Abstract 15451: Carotid Stenosis in CABG-Patients: is There an Indication for Surgical Treatment?
Objective: Stroke after CABG-procedures is a rare but devastating complication that leads to excess morbidity and mortality. The role of a significant carotid stenosis in the pathogenesis of this complication should be examined critically.
Methods: We retrospectively analyzed the records of 4258 patients which underwent a CABG-procedure with extracorporeal circulation (ECC) between 2005 and 2010. 85 of these patients underwent a simultaneous CABG and carotid endarterectomy (CEA) procedure. Carotid duplex sonography and/or (CT-)angiography was performed in 3194 patients (75 %) preoperatively. Postoperative stroke was defined as persistent (>24 h) focal or multifocal neurologic deficits. All patients with postoperative strokes were evaluated by a neurologist including duplex sonography including CT- or MR-scans.
Results: Postoperative stroke occurred in 81 patients (1.9 %).

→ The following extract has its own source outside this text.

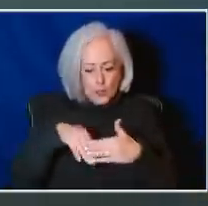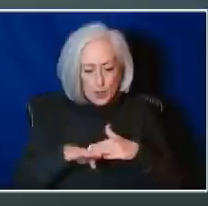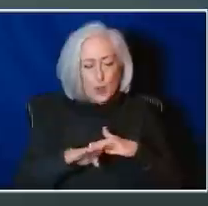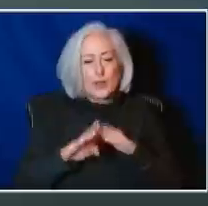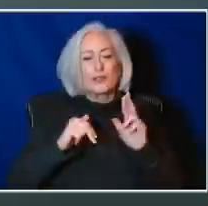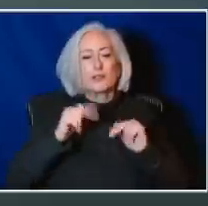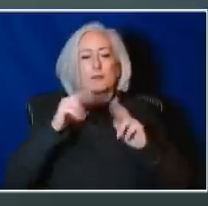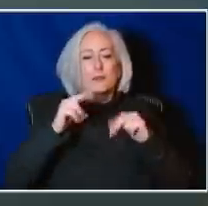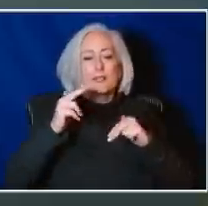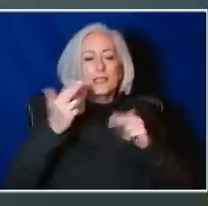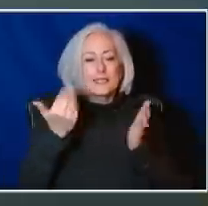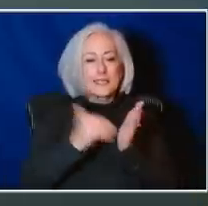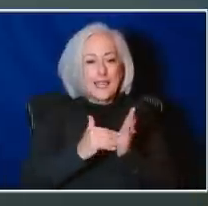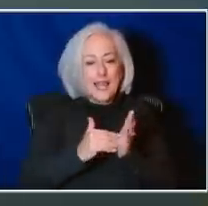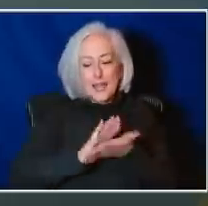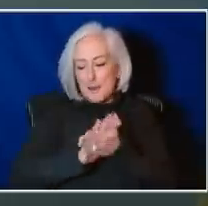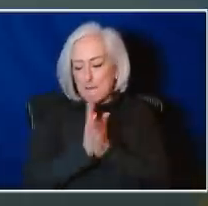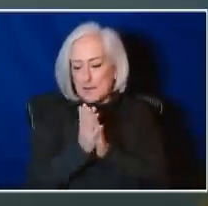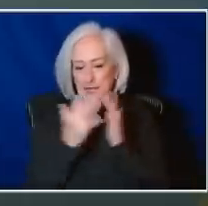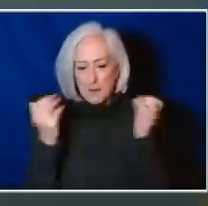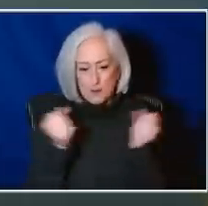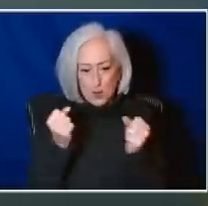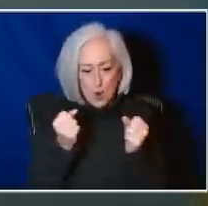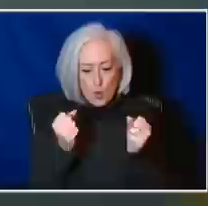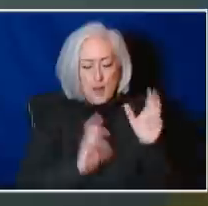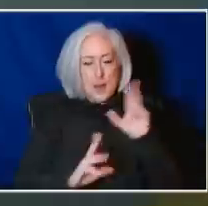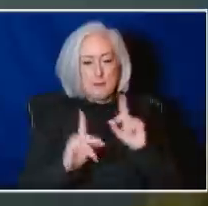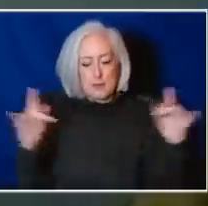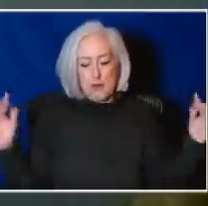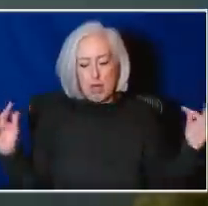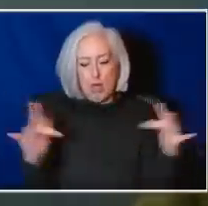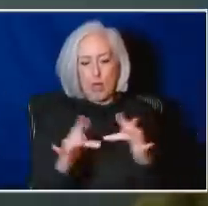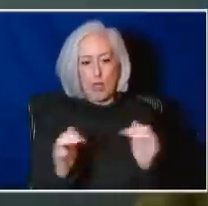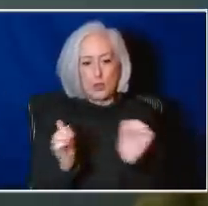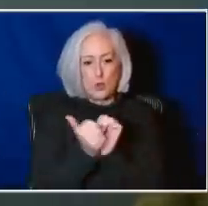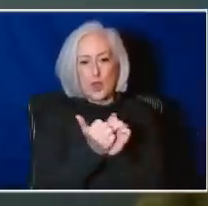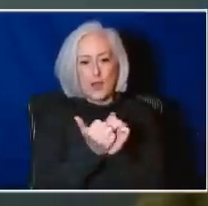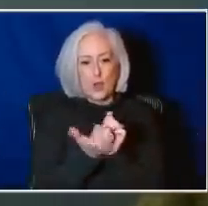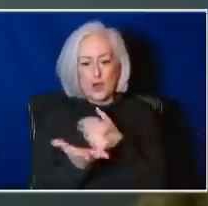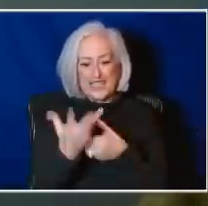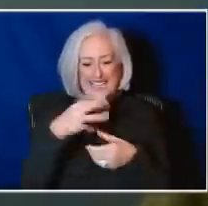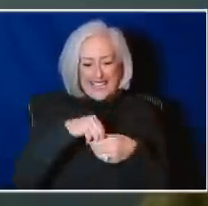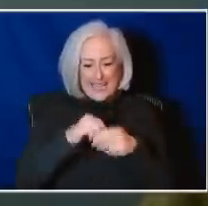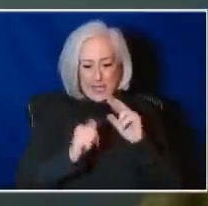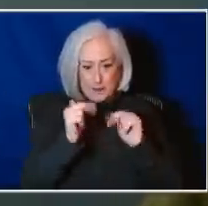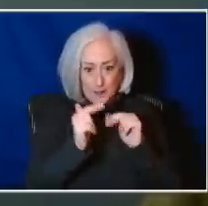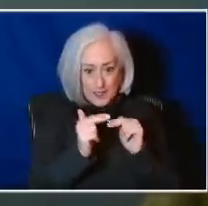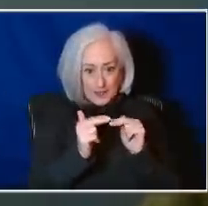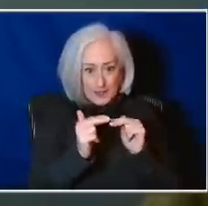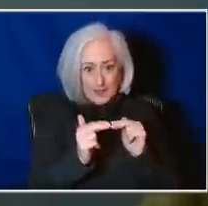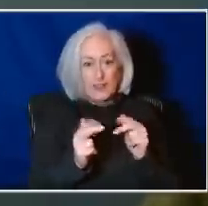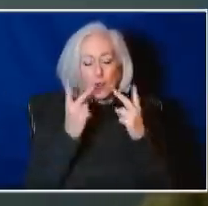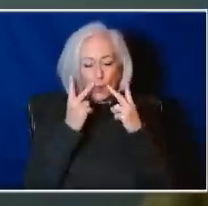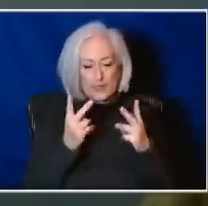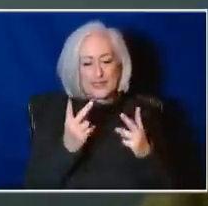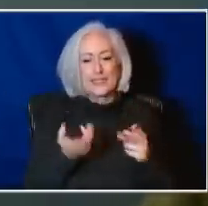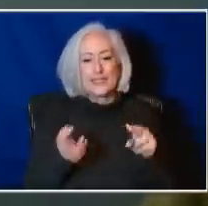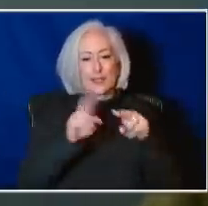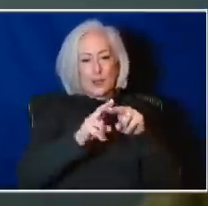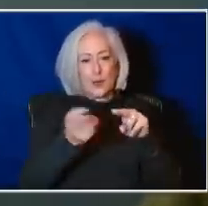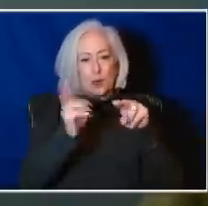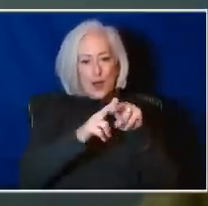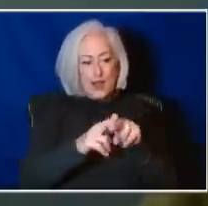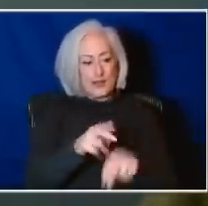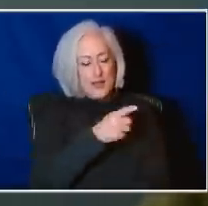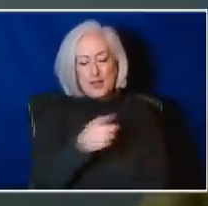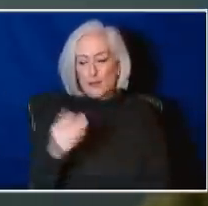things get cold again and people start congregating indoors, especially the holiday season, we expect to see a little bit of rise. So if you're going to be around folks who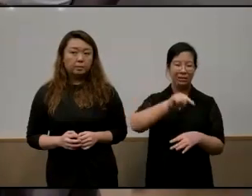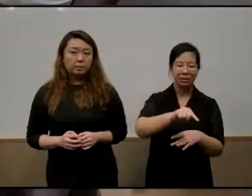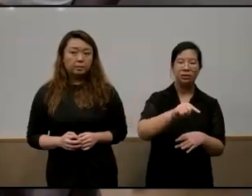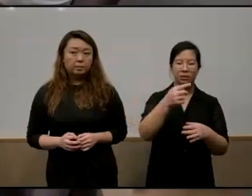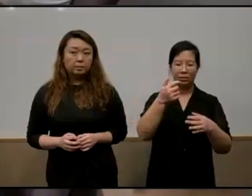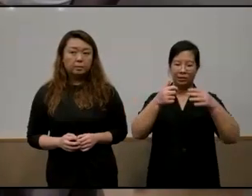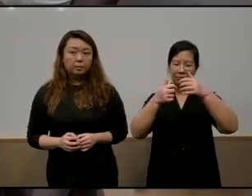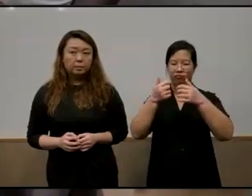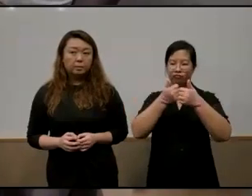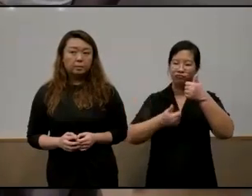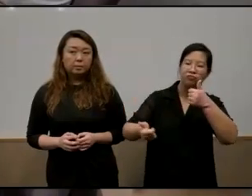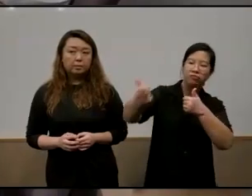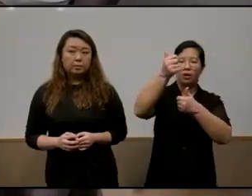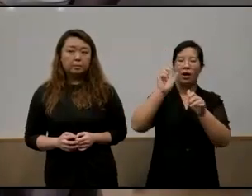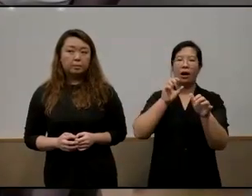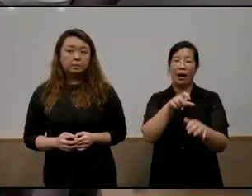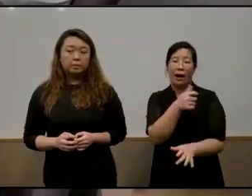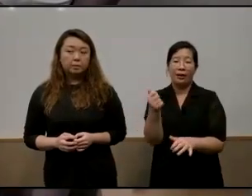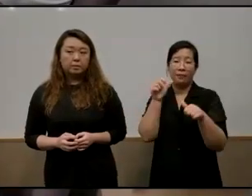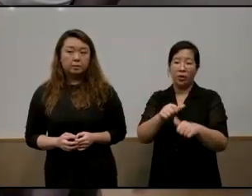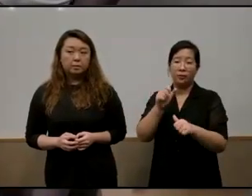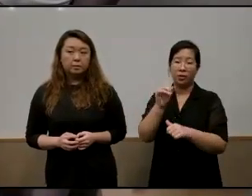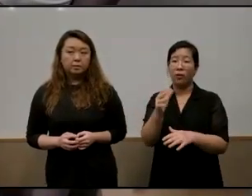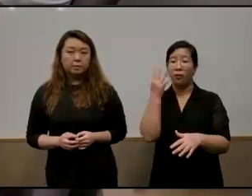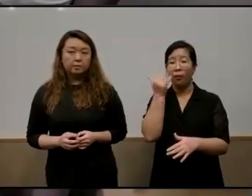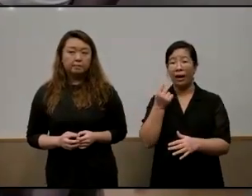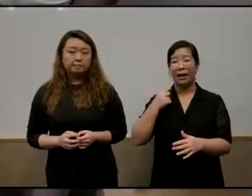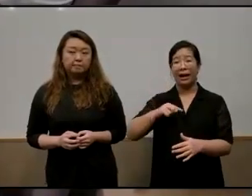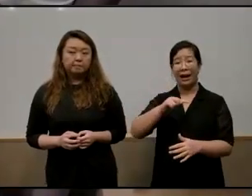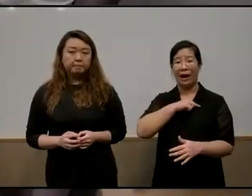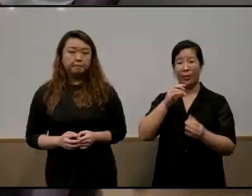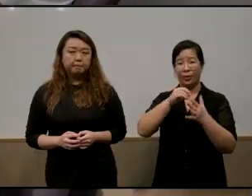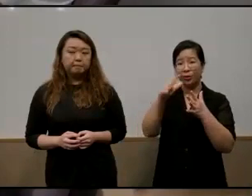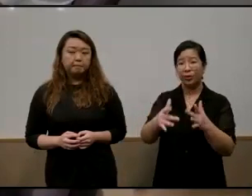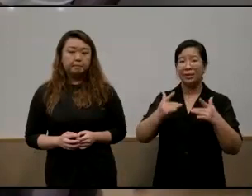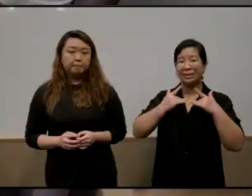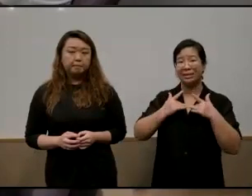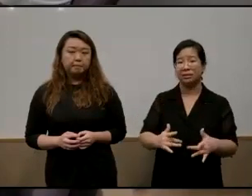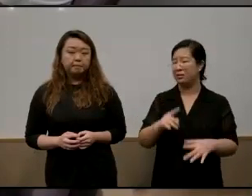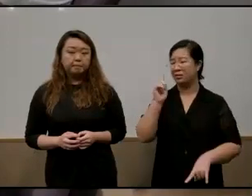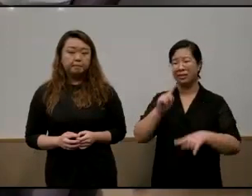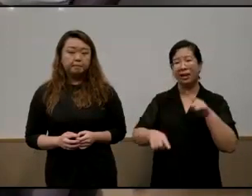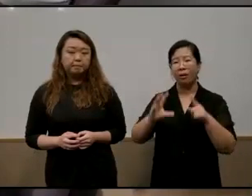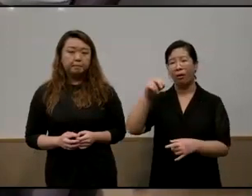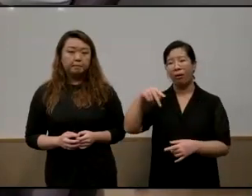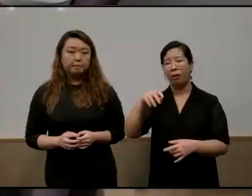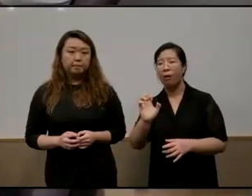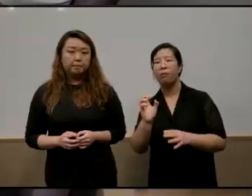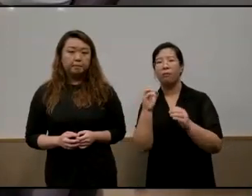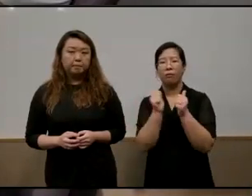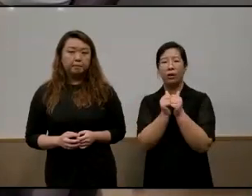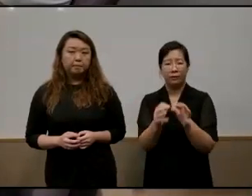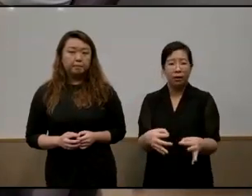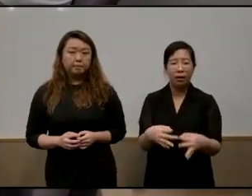possibilities of why our students are depressed or they cannot cope with life because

Among these, 29 cases of strokes (36 %) were detected within 24 hours of operation and the other 64 % within the first 96 hours. 78 strokes were ischemic and 3 strokes were associated to hemorrhagia. 62 patients (76 %) were classified to have cardioembolic stroke, 8 patients had large vessel strokes (10 %), and 7 patients (8.6 %) had small-vessel stroke. In 4 patients stroke could not be classified to a complex comorbidity. Compared to the entire cohort, the subgroup of patients with significant carotid stenosis had a higher incidence of postoperative stroke (4.8 % vs. 1.4 %, p<0.05). A combined procedure (CABG + CEA) increased the risk of postoperative stroke compared to isolated CABG in patients with a similar degree of carotid stenosis (12.7 vs. 4.8 %, p<0.01).
Conclusions: There was a higher incidence of stroke in patients with significant carotid stenosis. However, there was no direct correlation between postoperative stroke and a deseased carotid artery. Simultaneous CABG-CEA-procedures were associated with an increased incidence of neurologic complications.
- © 2011 by American Heart Association, Inc.